Zing Forum

Reading

LPSR: A New Inference-Time Error Correction Method Without Fine-Tuning

LPSR monitors phase shifts in residual streams to detect and roll back errors in real time during inference, significantly improving the performance of large language models on mathematical reasoning tasks without any fine-tuning or additional training.
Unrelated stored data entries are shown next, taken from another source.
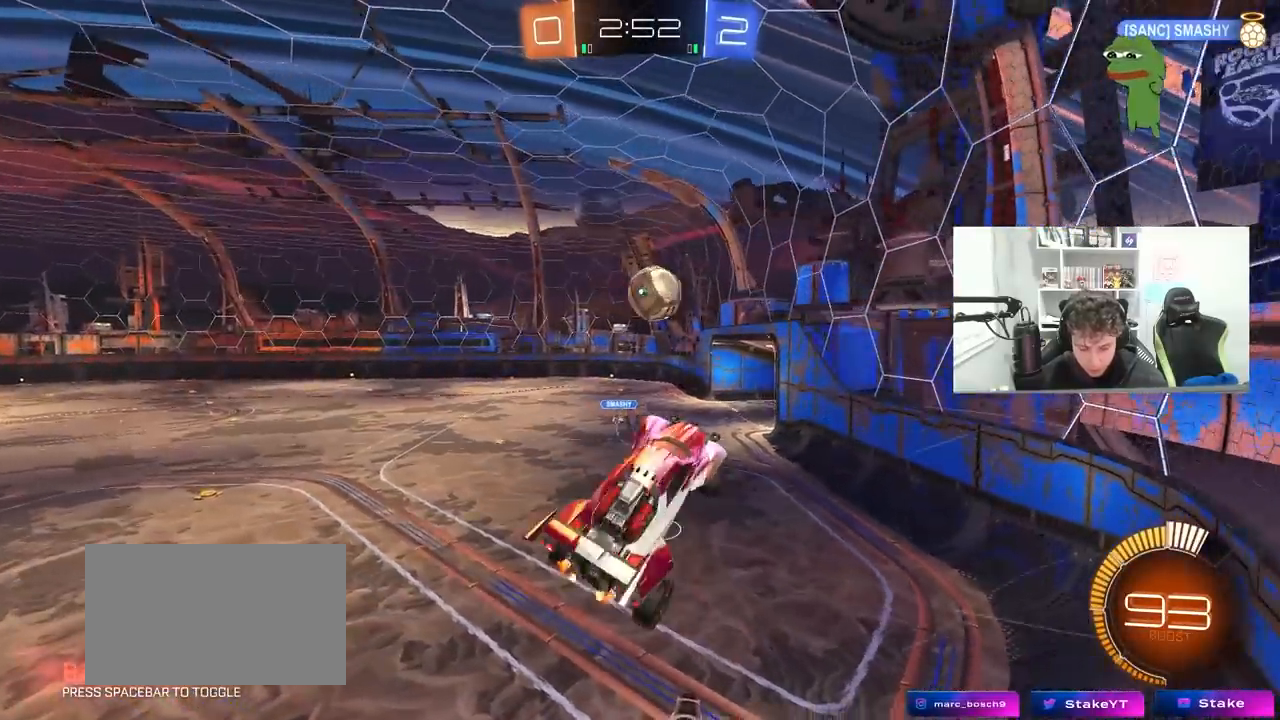
{"keys": ["d", "shift"], "mouse": ["left"], "mouse_move": "still", "events": [[17, "w", "up"], [117, "s", "down"], [350, "a", "up"], [350, "d", "down"], [400, "s", "up"], [400, "shift", "down"], [483, "mouse_left", "down"]]}
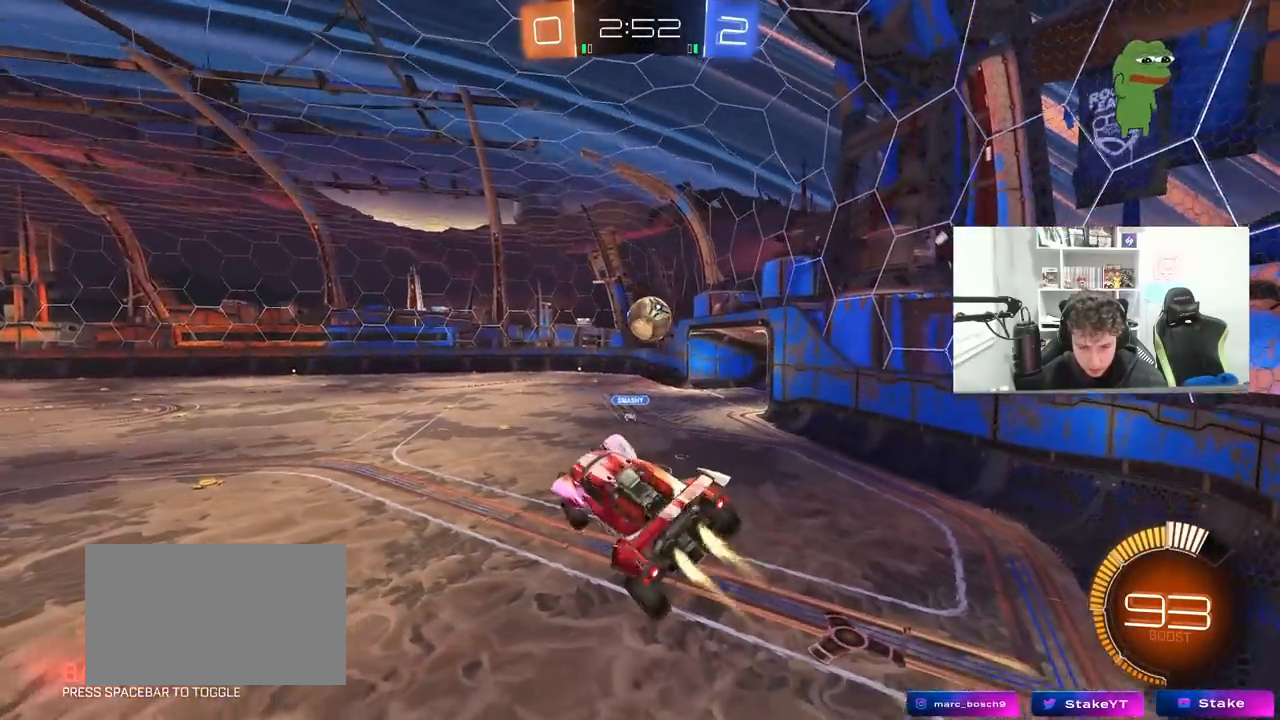
{"keys": [], "mouse": ["left"], "mouse_move": "still", "events": [[33, "shift", "up"], [33, "w", "down"], [133, "d", "up"], [167, "w", "up"], [217, "mouse_left", "up"], [367, "mouse_left", "down"], [450, "a", "down"], [500, "a", "up"]]}
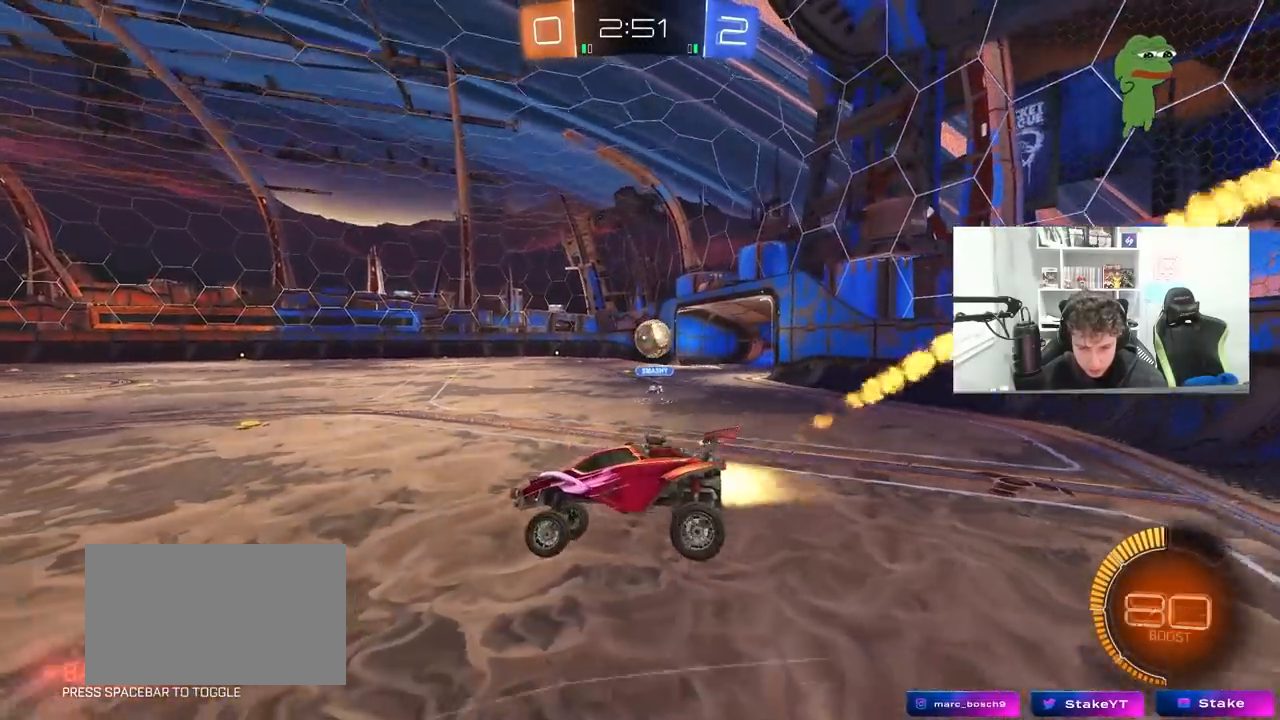
{"keys": ["d"], "mouse": [], "mouse_move": "still", "events": [[100, "d", "down"], [133, "mouse_left", "up"], [183, "w", "down"], [333, "shift", "down"], [417, "shift", "up"], [467, "w", "up"]]}
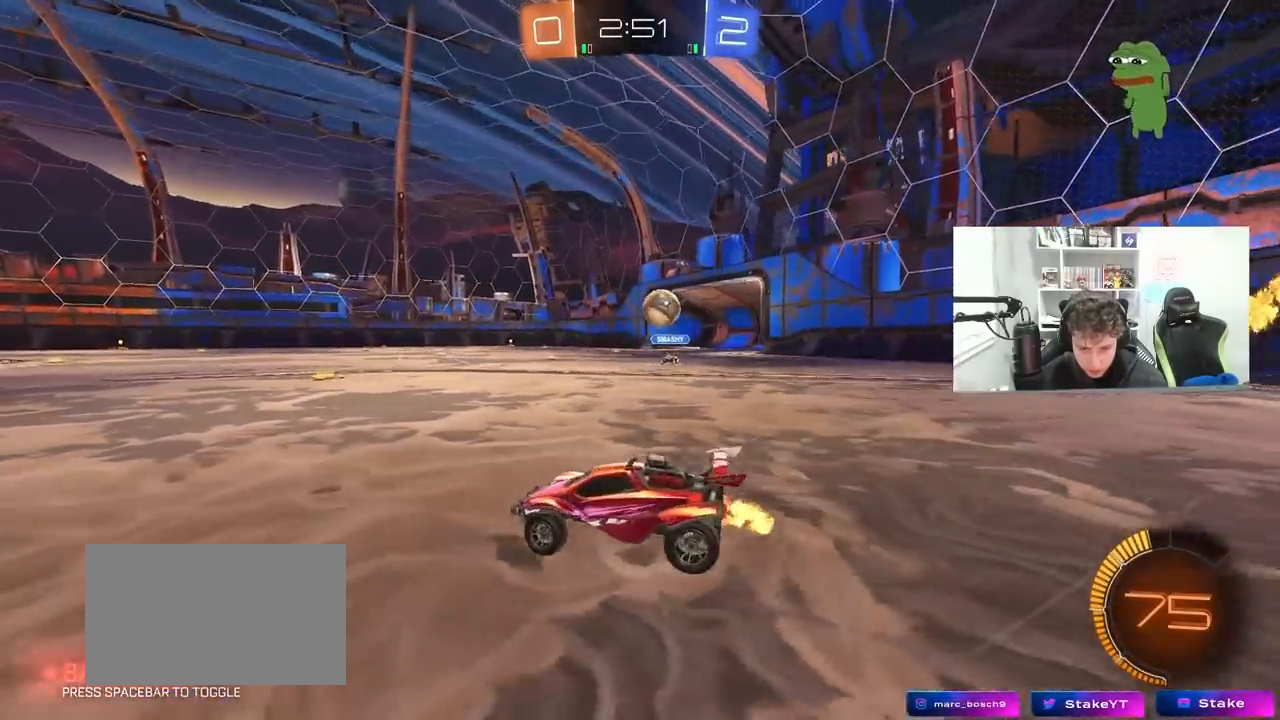
{"keys": ["w"], "mouse": [], "mouse_move": "still", "events": [[67, "s", "down"], [167, "s", "up"], [250, "w", "down"], [400, "d", "up"]]}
大语言模型推理优化KV缓存错误修正残差流推理时计算数学推理相位偏移检测
Published 2026-04-21 01:53Recent activity 2026-04-21 12:18Estimated read 7 min
LPSR: A New Inference-Time Error Correction Method Without Fine-Tuning
1

Section 01

Introduction: LPSR—A New Inference-Time Error Correction Method Without Fine-Tuning

LPSR (Latent Phase-Shift Rollback) is an inference-time error correction method that requires no fine-tuning or additional training. It detects errors in real time by monitoring phase shifts in residual streams, rolls back KV caches, and injects guidance vectors, significantly improving the performance of large language models (LLMs) on mathematical reasoning tasks. Its core innovation lies in using changes in the model's internal representations to implement interventions. In the MATH-500 benchmark test, the 8B model outperformed the standard 70B model, demonstrating efficient parameter and computational efficiency.

2

Section 02

Background: The Dilemma of Error Accumulation in LLM Reasoning

Large language models (LLMs) face the problem of error accumulation when generating long-chain reasoning: errors in intermediate steps lead to subsequent generations deviating continuously from the correct direction, especially in multi-step tasks like mathematical reasoning. Traditional solutions such as prompt engineering have limited or even counterproductive effects, while increasing model size incurs high computational costs.

3

Section 03

Method: Core Mechanisms of LPSR

Phase Shift Detection

Monitors the model's internal state through a dual gating mechanism:

  1. Cosine similarity: Calculates direction changes in residual streams between adjacent tokens to capture sudden turns in representation vectors.
  2. Entropy analysis: Monitors changes in the uncertainty of prediction distributions. When both metrics trigger thresholds, an error is determined.

Error Correction Operations

  • KV cache rollback: Restores the state before the error step to eliminate the impact of the error.
  • Guidance vector injection: Injects precomputed guidance vectors into the residual stream to correct the generation direction. All operations are performed during inference without parameter updates.
4

Section 04

Evidence: Performance Validation on the MATH-500 Benchmark

  1. Comparison with standard autoregressive (AR):Standard AR (28.8%) → LPSR8B (44.0%), an increase of 15.2 percentage points (p<1e-15)
  2. Comparison with prompt self-correction:Prompt correction (19.8%) is lower than standard AR; LPSR has a relative increase of 24.2 percentage points (p≈0)
  3. Comparison with Best-of-N:Best-of-16 (36.2%) → LPSR (44.0%), with token cost only 1/5.4 of the former
  4. Cross-scale comparison:LPSR8B (44.0%) outperforms the standard 70B model (35.2%), with parameters reduced by 8.75 times.
5

Section 05

In-depth Finding: Decoupling Phenomenon Between Detection and Correction

A layer-by-layer scan of a 32-layer model revealed that the optimal layer for error detection (layer 14, AUC=0.718) is different from the optimal layer for correction (layer16, accuracy=44.0%). Intervening only at the optimal detection layer does not yield the best task performance, which provides guidance for the design of inference-time intervention methods.

6

Section 06

Technical Details: Key Layers and Computational Overhead

  • Key layer selection: Needs to be determined via scanning a small validation set based on the task (optimal for MATH-500 is layer16)
  • Guidance vectors: Constructed via contrastive learning based on the representation differences between correct and incorrect paths
  • Computational overhead: Mainly comes from residual stream monitoring, KV rollback, and guidance injection; negligible compared to forward propagation, maintaining efficient inference.
7

Section 07

Limitations and Future Directions

Limitations

  • Task specificity: Only validated on mathematical reasoning; effectiveness on other tasks remains to be confirmed
  • Guidance vectors: Details of the precomputation method are not fully disclosed
  • Hyperparameter sensitivity: Thresholds and key layers need task-specific tuning

Future Directions

  1. Adaptive key layer selection
  2. Cross-task transfer of guidance vectors
  3. Synergy with methods like chain-of-thought and tree search
8

Section 08

Practical Significance and Conclusion

LPSR provides a new path for LLM reasoning optimization: without retraining, it improves performance through monitoring internal states during inference, aligning with the "inference-time scaling" trend. For developers, it is a feasible solution to enhance reasoning quality. Its core idea provides a reference for building reliable AI systems and is expected to promote progress in the field of inference-time computational optimization.